Personal information
- Nationality: Armenian
- Born: 20 September 1973 (age 52) Leninakan, Armenian SSR, Soviet Union
- Height: 1.66 m (5 ft 5+1⁄2 in)
- Weight: 63 kg (139 lb)

Sport
- Country: Armenia Kazakhstan
- Sport: Wrestling
- Event: Greco-Roman
- Club: Daulet, Alma-Ata

Medal record
Representing Armenia
World Championships
| Bronze medal – third place | 1995 Prague | 62 kg |
European Championships
| Bronze medal – third place | 1996 Budapest | 62 kg |
Representing Kazakhstan
Olympic Games
| Bronze medal – third place | 2004 Athens | 66 kg |
World Championships
| Gold medal – first place | 1998 Evle | 62 kg |
| Gold medal – first place | 1999 Athens | 62 kg |
Asian Championships
| Gold medal – first place | 1997 Tehran | 63 kg |
| Gold medal – first place | 1999 Tashkent | 63 kg |
World Cup
| Gold medal – first place | 2003 Almaty | 66 kg |

= Mkhitar Manukyan =

Armenian-Kazakh wrestler

Mkhitar Manukyan (Մխիթար Մանուկյան, born 20 September 1973) is a retired Armenian-Kazakh Greco-Roman wrestler. He competed at the 1996, 2000 and 2004 Olympics and won a bronze medal in 2004. He also won a world title in 1998 and 1999 and an Asian title in 1997 and 1999.

==Biography==
Mkhitar Manukyan was born 20 September 1973 in Leninakan (now Gyumri), Armenia. He took up Greco-Roman wrestling at the age of ten. Manukyan lost both of his parents and a sister in the 1988 Armenian earthquake. According to him, this tragedy helped him in wrestling. He became a junior world champion twice in 1990 and 1991. From 1993 to 1996, Manukyan was a member of the Armenia national Greco-Roman wrestling team. He won bronze medals at the 1995 World Wrestling Championships and 1996 European Wrestling Championships. Manukyan participated at the 1996 Summer Olympics in Atlanta, together with his brothers Aghasi and Samvel.

In 1997, Manukyan received an invitation from the Greco-Roman wrestling head coach of Kazakhstan, Daulet Turlykhanov, and moved to Almaty and continued to compete under the flag of Kazakhstan. In the same year, Manukyan won a gold medal at the 1997 Asian Wrestling Championships. He later won a gold medal at the 1998 World Wrestling Championships. In 1999, Manukyan became a two-time Asian and two-time World Champion at the 1999 Asian Wrestling Championships and 1999 World Wrestling Championships. Manukyan was recognized as the best fighter of the year for 1999 by the International Federation of Associated Wrestling Styles.
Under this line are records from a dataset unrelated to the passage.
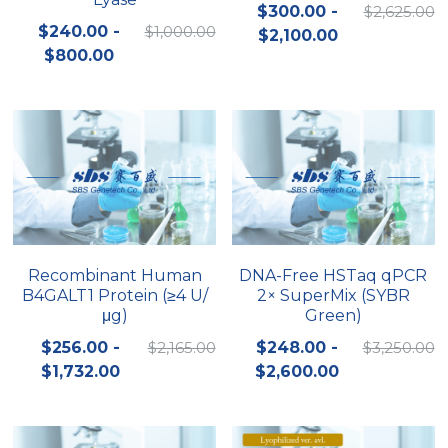
$300.00 -
$2,625.00
$240.00 -
$1,000.00
$2,100.00
$800.00
Recombinant Human
DNA-Free HSTaq qPCR
B4GALT1 Protein (≥4 U/
2× SuperMix (SYBR
μg)
Green)
$256.00 -
$2,165.00
$248.00 -
$3,250.00
$1,732.00
$2,600.00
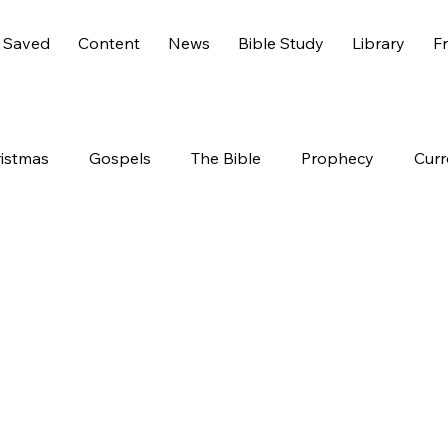
 Saved
Content
News
Bible Study
Library
Fr
istmas
Gospels
The Bible
Prophecy
Curr
s 6
America
History
Entertainment
Worl
End Times
Holidays
Demons
Genesis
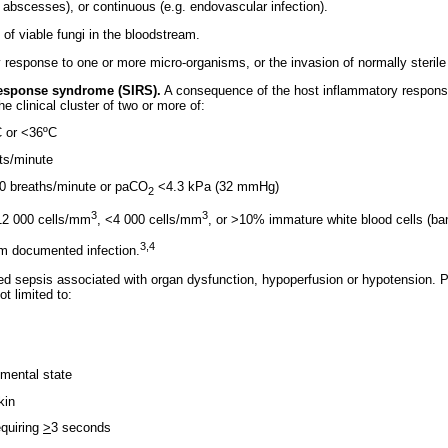
d abscesses), or continuous (e.g. endovascular infection).
of viable fungi in the bloodstream.
 response to one or more micro-organisms, or the invasion of normally sterile
esponse syndrome (SIRS).
A consequence of the host inflammatory response 
the clinical cluster of two or more of:
C or <36ºC
ats/minute
>20 breaths/minute or paCO
<4.3 kPa (32 mmHg)
2
3
3
>12 000 cells/mm
, <4 000 cells/mm
, or >10% immature white blood cells (ba
3,4
m documented infection.
 sepsis associated with organ dysfunction, hypoperfusion or hypotension. P
t limited to:
n mental state
kin
requiring
>
3 seconds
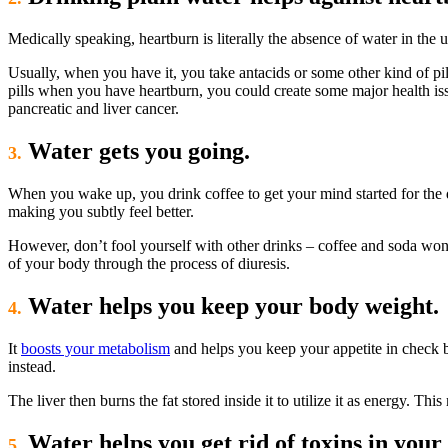
Medically speaking, heartburn is literally the absence of water in the u
Usually, when you have it, you take antacids or some other kind of pill
pills when you have heartburn, you could create some major health iss
pancreatic and liver cancer.
Water gets you going.
3.
When you wake up, you drink coffee to get your mind started for the da
making you subtly feel better.
However, don’t fool yourself with other drinks – coffee and soda won
of your body through the process of diuresis.
Water helps you keep your body weight.
4.
It
boosts your metabolism
and helps you keep your appetite in check b
instead.
The liver then burns the fat stored inside it to utilize it as energy. Th
Water helps you get rid of toxins in your 
5.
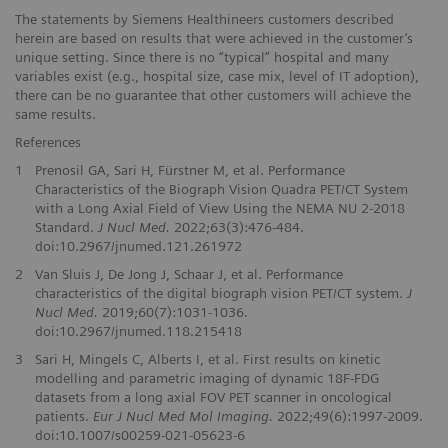
The statements by Siemens Healthineers customers described
herein are based on results that were achieved in the customer’s
unique setting. Since there is no “typical” hospital and many
variables exist (e.g., hospital size, case mix, level of IT adoption),
there can be no guarantee that other customers will achieve the
same results.
References
1
Prenosil GA, Sari H, Fürstner M, et al. Performance
Characteristics of the Biograph Vision Quadra PET/CT System
with a Long Axial Field of View Using the NEMA NU 2-2018
Standard.
J Nucl Med.
2022;63(3):476-484.
doi:10.2967/jnumed.121.261972
2
Van Sluis J, De Jong J, Schaar J, et al. Performance
characteristics of the digital biograph vision PET/CT system.
J
Nucl Med.
2019;60(7):1031-1036.
doi:10.2967/jnumed.118.215418
3
Sari H, Mingels C, Alberts I, et al. First results on kinetic
modelling and parametric imaging of dynamic 18F-FDG
datasets from a long axial FOV PET scanner in oncological
patients.
Eur J Nucl Med Mol Imaging.
2022;49(6):1997-2009.
doi:10.1007/s00259-021-05623-6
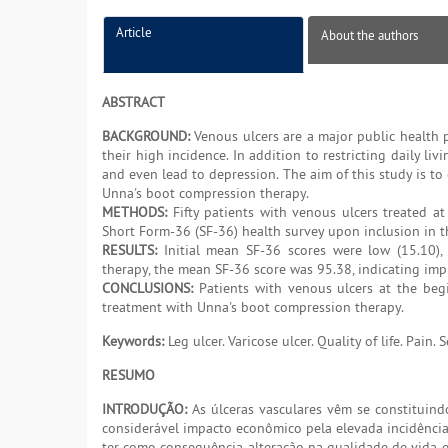
Article
About the authors
ABSTRACT
BACKGROUND:
Venous ulcers are a major public health 
their high incidence. In addition to restricting daily liv
and even lead to depression. The aim of this study is to 
Unna's boot compression therapy.
METHODS:
Fifty patients with venous ulcers treated a
Short Form-36 (SF-36) health survey upon inclusion in t
RESULTS:
Initial mean SF-36 scores were low (15.10), 
therapy, the mean SF-36 score was 95.38, indicating impro
CONCLUSIONS:
Patients with venous ulcers at the begi
treatment with Unna's boot compression therapy.
Keywords:
Leg ulcer. Varicose ulcer. Quality of life. Pain. 
RESUMO
INTRODUÇÃO:
As úlceras vasculares vêm se constituin
considerável impacto econômico pela elevada incidência d
ter como consequência alteração na qualidade de vida e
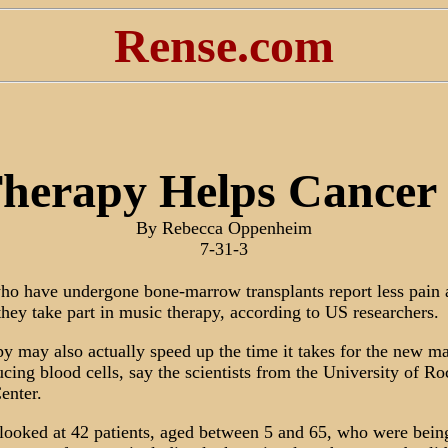
Rense.com
herapy Helps Cancer 
By Rebecca Oppenheim
7-31-3
who have undergone bone-marrow transplants report less pain
they take part in music therapy, according to US researchers.
y may also actually speed up the time it takes for the new m
ucing blood cells, say the scientists from the University of Ro
enter.
looked at 42 patients, aged between 5 and 65, who were being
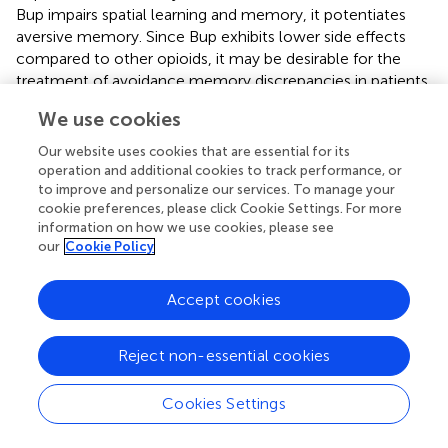
Bup impairs spatial learning and memory, it potentiates
aversive memory. Since Bup exhibits lower side effects
compared to other opioids, it may be desirable for the
treatment of avoidance memory discrepancies in patients
with Meth addiction.
We use cookies
Our website uses cookies that are essential for its
operation and additional cookies to track performance, or
Publisher’s Note
to improve and personalize our services. To manage your
cookie preferences, please click Cookie Settings. For more
information on how we use cookies, please see
All claims expressed in this article are solely those of the
our
Cookie Policy
authors and do not necessarily represent those of their
affiliated organizations, or those of the publisher, the
Accept cookies
editors and the reviewers. Any product that may be
evaluated in this article, or claim that may be made by its
manufacturer, is not guaranteed or endorsed by the
Reject non-essential cookies
publisher.
Cookies Settings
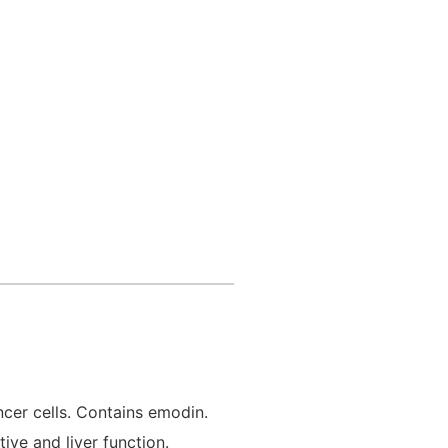
ncer cells. Contains emodin.
ive and liver function.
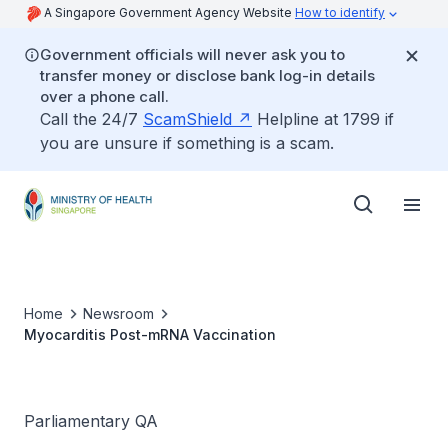
A Singapore Government Agency Website
How to identify
Government officials will never ask you to
transfer money or disclose bank log-in details
over a phone call.
Call the 24/7
ScamShield
Helpline at 1799 if
you are unsure if something is a scam.
Home
Newsroom
Myocarditis Post-mRNA Vaccination
Parliamentary QA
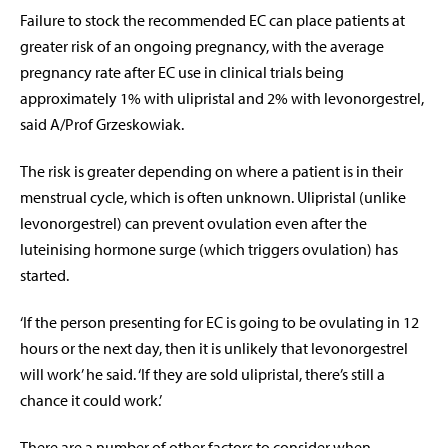
Failure to stock the recommended EC can place patients at
greater risk of an ongoing pregnancy, with the average
pregnancy rate after EC use in clinical trials being
approximately 1% with ulipristal and 2% with levonorgestrel,
said A/Prof Grzeskowiak.
The risk is greater depending on where a patient is in their
menstrual cycle, which is often unknown. Ulipristal (unlike
levonorgestrel) can prevent ovulation even after the
luteinising hormone surge (which triggers ovulation) has
started.
‘If the person presenting for EC is going to be ovulating in 12
hours or the next day, then it is unlikely that levonorgestrel
will work’ he said. ‘If they are sold ulipristal, there’s still a
chance it could work.’
There are a number of other factors to consider when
He was one of the medal favorites for the 2000 Summer Olympics in Sydney, but in the preliminary stage of the competition, he lost to Juan Marén and came in seventh place.

In January 2001, Manukyan underwent a complex surgery on the cervical vertebrae due to a serious back injury, and could not recover to his previous level. Yet he was selected for the 2004 Summer Olympics and won a bronze medal. In the semifinal, he suffered his only loss to Seref Eroglu, while leading 3–2, and then defeated Jimmy Samuelsson.

Manukyan retired in 2005 to become an assistant coach, and later the head coach of the Kazakhstan Greco-Roman wrestling team.

==Personal life==
Manukyan is married to Arevik, an Armenian woman from Gyumri; they have a daughter named Nora who is a scholar.